# DOCUMENT EXTRACT
Malaria is a disease caused by a parasite contracted through the bite of the Anopheles mosquito. Scientists at the University of Geneva discovered a way to deactivate or disorient the sensors possessed by the malaria parasite.
They discover how to deactivate the malaria parasite.
They published such a study in the journal Science Advances, and it is a breakthrough in the fight against the disease. It affects 250 million people worldwide each year and causes 600,000 deaths.
They discovered that the parasite has sensors, which other parasites do not possess, that can be deactivated, i.e., disoriented. The sensors allow the pathogen to differentiate whether it is in a mosquito or in a human being.
During the life cycle of the parasite, of the genus plasmodium, a female Anopheles mosquito can inoculate it through a bite. It then goes on to settle in the liver, where it remains for about ten days. It is then transported to the blood of the affected person and invades the red blood cells. Once the parasite is in the red blood cells, another mosquito can carry it and infect more people.
Procedure to disorient the parasite.
According to University Microbiology Department professor Mathieu Brochet, the parasite’s sensor is made up of five proteins. If these proteins are eliminated, the pathogen loses track of where it is and is no longer in the blood, so another mosquito would not be able to inoculate it. Thus, the parasite finds no place to develop further.

Collected data:
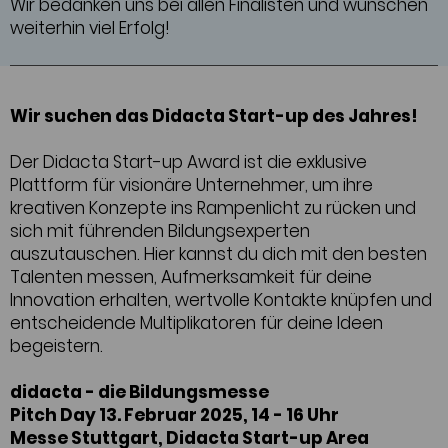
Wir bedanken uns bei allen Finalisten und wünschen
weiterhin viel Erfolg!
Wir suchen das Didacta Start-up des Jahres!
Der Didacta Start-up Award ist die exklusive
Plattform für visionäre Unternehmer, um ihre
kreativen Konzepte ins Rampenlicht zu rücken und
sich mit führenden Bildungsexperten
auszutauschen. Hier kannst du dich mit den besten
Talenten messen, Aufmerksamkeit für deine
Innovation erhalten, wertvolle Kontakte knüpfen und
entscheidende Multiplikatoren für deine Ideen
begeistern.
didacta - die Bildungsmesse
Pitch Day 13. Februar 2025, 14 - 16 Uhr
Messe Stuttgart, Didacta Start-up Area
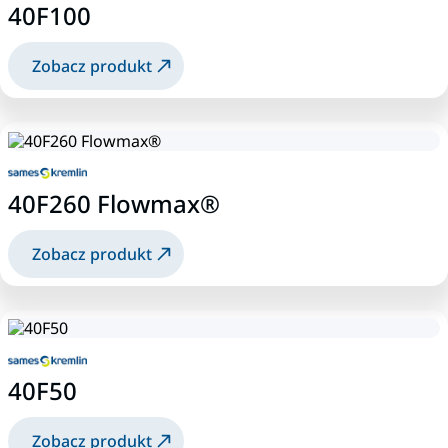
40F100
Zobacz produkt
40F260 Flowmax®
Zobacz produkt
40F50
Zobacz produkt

# QUESTIONS ON THE MATERIAL
- a) In the malaria article, how many proteins make up the parasite's sensor?
- b) Continue the article on the malaria parasite's sensors, picking up after its final sentence.
The records have no connection to the malaria article.

# ANSWER LIST
- a) Five proteins.

- b)
By manipulating the sensors that the parasite possesses, it can become disoriented when it is in its expansion stage in the blood. It invades the red blood cells and every 48 hours discards the already infected ones, destroying them to nest in new ones.
While the parasite grows in the human liver, no symptoms are detected in patients. Likewise, when it is already in its expansion stage in the blood, the person suffers periods of very high fever. When the sensors are overridden, the pathogen is trapped in the red blood cells, unable to continue its infectious cycle.
Plasmodium sensors are not found in other microbes. They are like sensory organs that detect molecules that only mosquitoes and humans possess. The team of scientists has already identified the molecules that the parasite detects in mosquitoes to activate its sensors. However, they have yet to identify the molecules it uses to orient itself within the human body.
They will continue with successive studies, thus raising hopes for a cure for malaria.